§ **Request 1**:
Convert the listing lines, starting at the one containing "on (781, 383)." and ending at the one containing "on (518, 420).", into a Markdown table with the columns Row and Line. Number each row and leave out blank lines.

§ **Text segment**:
** START **

Saturday, December 16, 2006

Wedding Present

There are people who think that the real meaning of Christmas has been lost...and that the real meaning of Christmas is Peel’s Festive 50 crammed with that year’s entire output by the Wedding Present and The Fall. I’m not quite that bad but I do have a soft spot for Wedding Present.

They were in many ways the archetypal Peel band. Where Peel listener becomes Peel performer and then inspires a whole new set of bands...and keeps fanzine writers busy.

David Gedge had been writing to Peel for years before, sending him tapes of new projects and fledgling bands and Peel had said that he liked the letters but not any of the music until 1985’s Wedding Present debut single Go Out And Get ‘Em Boy.

Their early trademark was the breakneck speed they played at, with a frantic clattery rhythm guitar that was more banjo than Bon Jovi. The lyrics were a catalogue of courting carnage. Heartbroken, love sick, dumper and dumpee and were often based on English sayings, or stock phrases.

Everyone Thinks He Looks Daft, What Did Your Last Servant Die Of? Anyone Can Make A Mistake. Almost stereotypically northern. The Smiths were at the height of their powers and then here comes David Gedge. Just what was needed ...a less flouncy Morrissey who didn’t talk about celibacy but did sing about having a lot of Girl Trouble.

The single Once More and the double A side You Should Always Keep In Touch With Your Friends/This Boy Can Wait was released in 1986 on the bands own Reception label. They kept to their formula. Fast, thrashy and heartbroken.

I first saw them at Manchester Boardwalk and remember Gedge was wearing a Frankie Goes To Hollywood Relax T shirt and they covered Gang Of Four’s I found That Essence Rare.

I also saw them at The Barrel Organ in Digbeth in early 87. My favourite song from that time was My Favourite Dress. For a start it was a touch slower but it had a powerful, grinding, churning rhythm that could mix concrete.

The bass was filthy, distorted, clicky and relentless. The guitars alternately piled layers on and then held back so you could hear the bass and drums in the gaps...it really complemented Gedge's lyric “There’s always something left behind.”

In the Carry On tradition I always liked the title My Favourite Dress, and of course in the David Gedge tradition it was a song about jealousy betrayal, disappointment and..“A drunken kiss. A stranger's hand on my favourite dress”.

I liked the way that Gedge’s voice rose up through the verses and like so many of his songs there’s that great teenage feeling of “It’s not fair.” I also liked it for more obvious reasons though, namely it’s line “A long walk home, The pouring rain” .

I’ve spent a lifetime thinking about Pop and during the 80’s went to loads of gigs where I ended up walking home in the rain, without really minding too much. Sometimes a reason for liking a song can be alarmingly literal....as Great Uncle Bulgaria and Tobermory once told me whilst litter picking on Wimbledon Common. Can’t remember what their favourite song was though...

** END **

§ **Request 2**:
Write out the Wedding Present post starting at "Everyone Thinks He" and ending at "That Essence Rare.", substituting "sound" for "formula".

Entries from a dataset
** START **

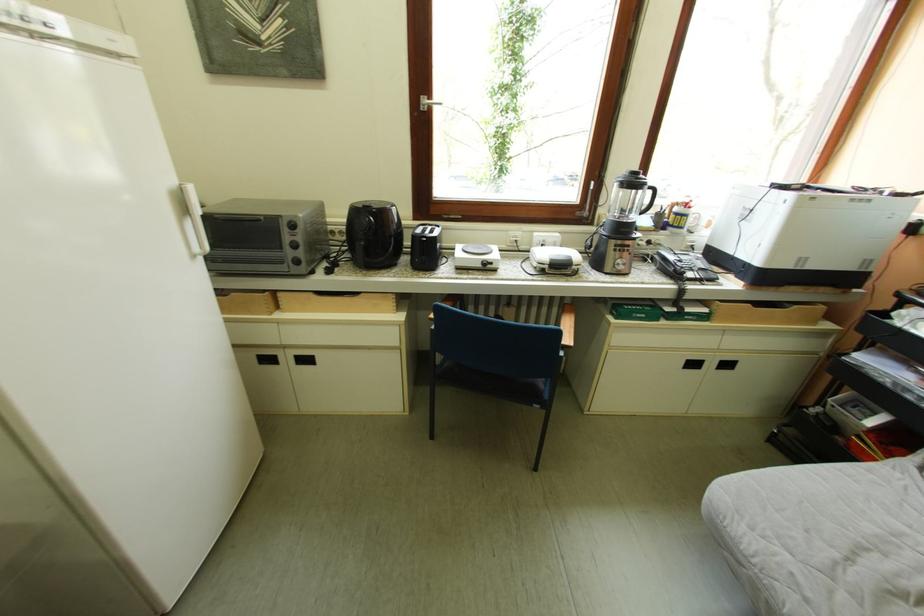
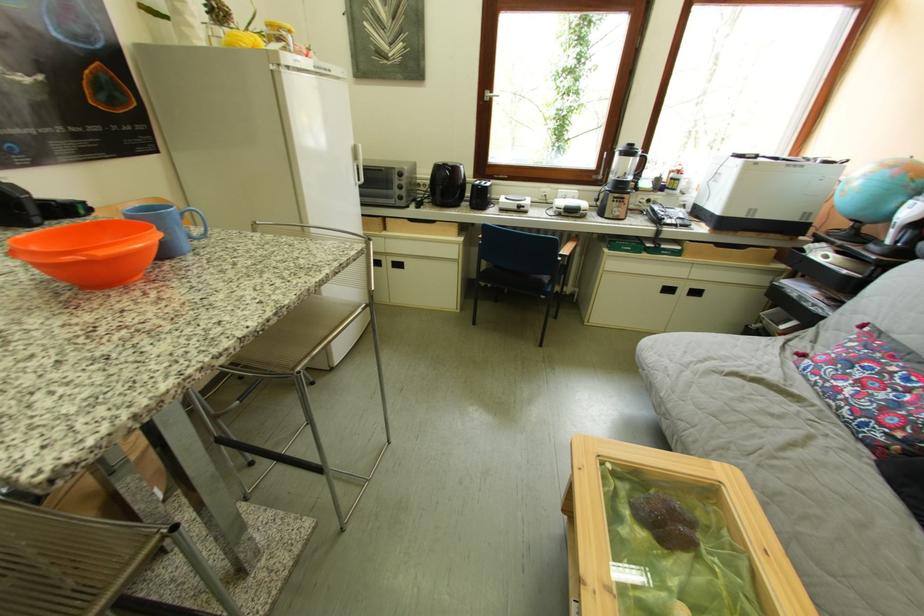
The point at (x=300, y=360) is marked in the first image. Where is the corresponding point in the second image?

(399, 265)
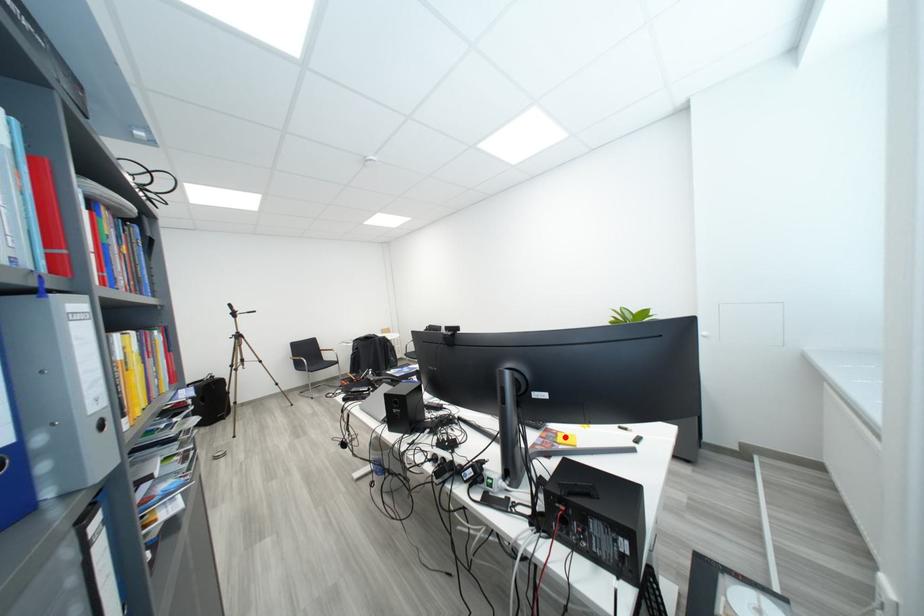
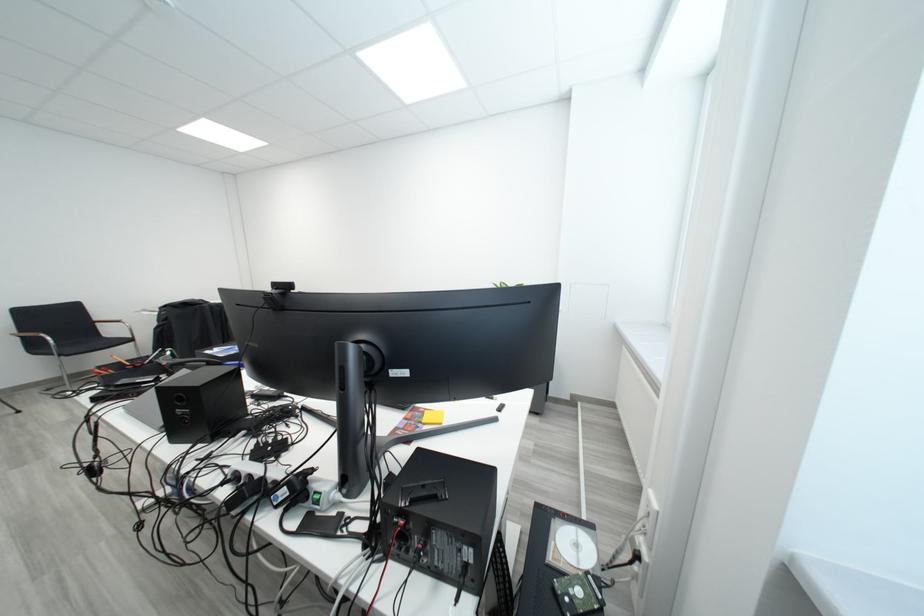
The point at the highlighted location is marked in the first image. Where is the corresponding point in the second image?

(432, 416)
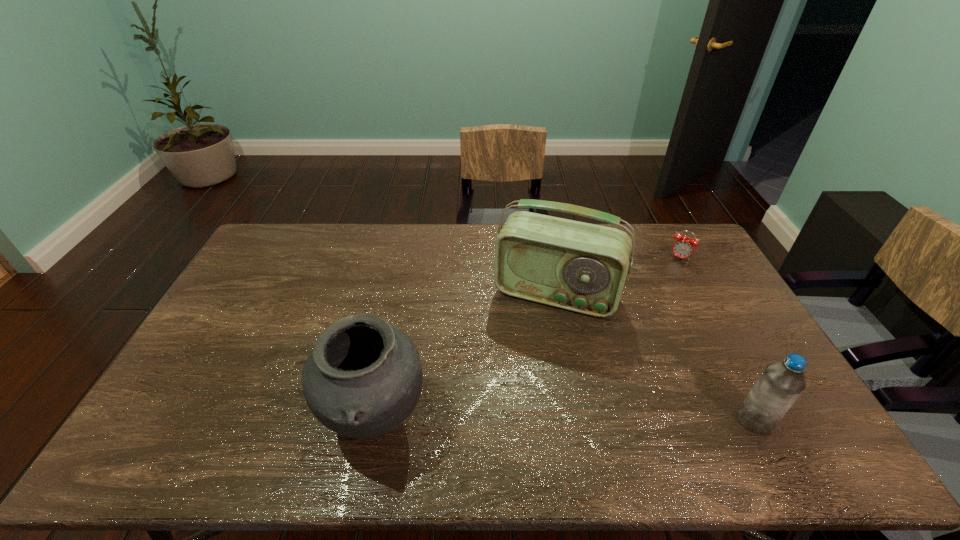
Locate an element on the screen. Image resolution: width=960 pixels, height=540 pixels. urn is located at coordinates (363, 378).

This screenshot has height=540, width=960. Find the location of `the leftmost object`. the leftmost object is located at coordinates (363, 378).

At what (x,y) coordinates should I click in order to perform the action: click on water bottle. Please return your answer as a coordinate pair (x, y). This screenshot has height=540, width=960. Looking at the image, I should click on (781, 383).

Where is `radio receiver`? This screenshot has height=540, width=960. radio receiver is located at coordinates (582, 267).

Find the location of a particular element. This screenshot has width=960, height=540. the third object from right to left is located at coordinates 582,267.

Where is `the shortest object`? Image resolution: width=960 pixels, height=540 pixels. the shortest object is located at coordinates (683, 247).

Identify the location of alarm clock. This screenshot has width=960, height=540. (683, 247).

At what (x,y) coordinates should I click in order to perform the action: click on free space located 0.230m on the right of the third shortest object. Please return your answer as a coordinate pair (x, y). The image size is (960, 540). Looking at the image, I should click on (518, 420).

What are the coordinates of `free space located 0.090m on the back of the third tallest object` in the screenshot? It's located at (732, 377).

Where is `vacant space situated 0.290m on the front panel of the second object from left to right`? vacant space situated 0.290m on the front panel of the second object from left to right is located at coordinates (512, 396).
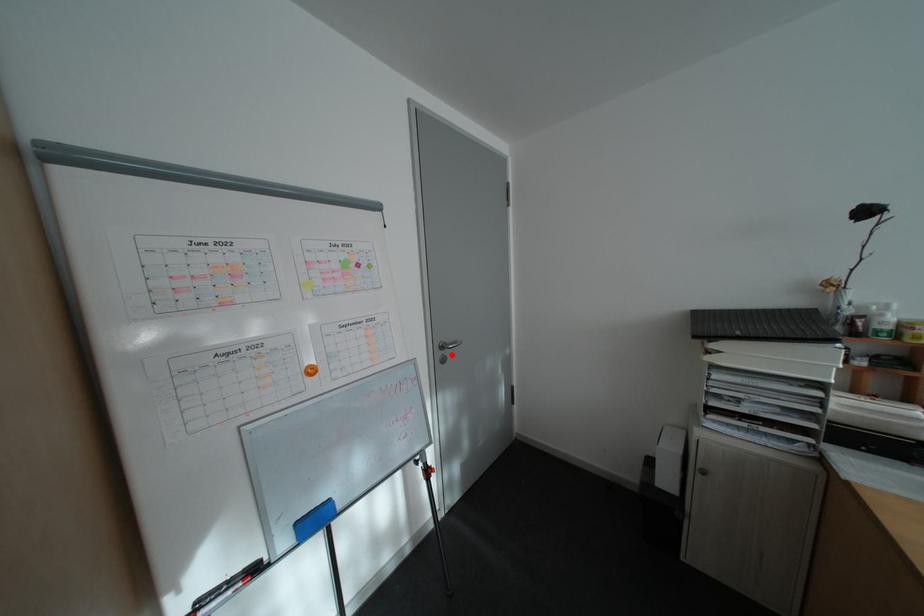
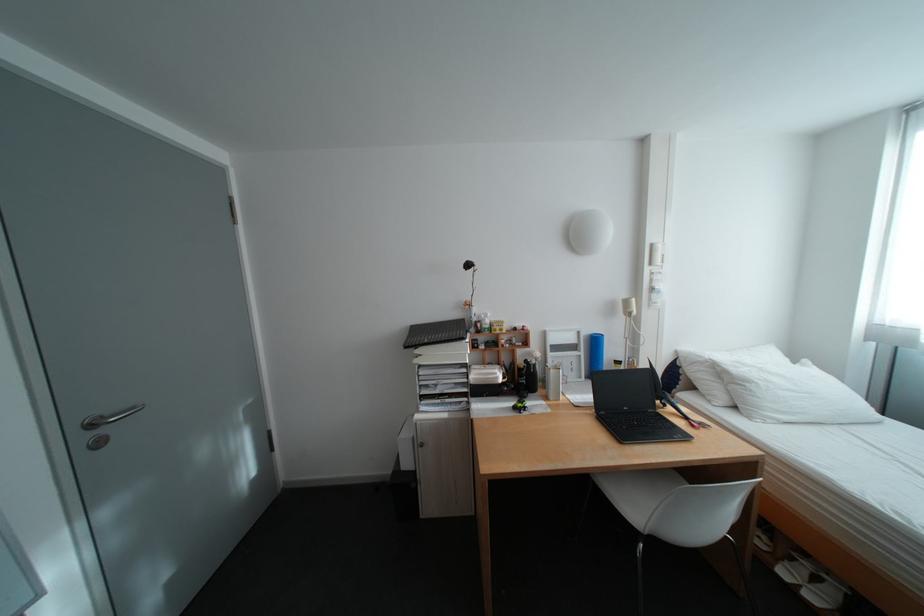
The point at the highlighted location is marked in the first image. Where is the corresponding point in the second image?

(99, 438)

** END **

§ **Final result 1**:
| Row | Line |
|---|---|
| 1 | At what (x,y) coordinates should I click in order to perform the action: click on water bottle. Please return your answer as a coordinate pair (x, y). This screenshot has height=540, width=960. Looking at the image, I should click on (781, 383). |
| 2 | Where is `radio receiver`? This screenshot has height=540, width=960. radio receiver is located at coordinates (582, 267). |
| 3 | Find the location of a particular element. This screenshot has width=960, height=540. the third object from right to left is located at coordinates 582,267. |
| 4 | Where is `the shortest object`? Image resolution: width=960 pixels, height=540 pixels. the shortest object is located at coordinates (683, 247). |
| 5 | Identify the location of alarm clock. This screenshot has width=960, height=540. (683, 247). |
| 6 | At what (x,y) coordinates should I click in order to perform the action: click on free space located 0.230m on the right of the third shortest object. Please return your answer as a coordinate pair (x, y). The image size is (960, 540). Looking at the image, I should click on (518, 420). |

§ **Final result 2**:
Everyone Thinks He Looks Daft, What Did Your Last Servant Die Of? Anyone Can Make A Mistake. Almost stereotypically northern. The Smiths were at the height of their powers and then here comes David Gedge. Just what was needed ...a less flouncy Morrissey who didn’t talk about celibacy but did sing about having a lot of Girl Trouble.

The single Once More and the double A side You Should Always Keep In Touch With Your Friends/This Boy Can Wait was released in 1986 on the bands own Reception label. They kept to their sound. Fast, thrashy and heartbroken.

I first saw them at Manchester Boardwalk and remember Gedge was wearing a Frankie Goes To Hollywood Relax T shirt and they covered Gang Of Four’s I found That Essence Rare.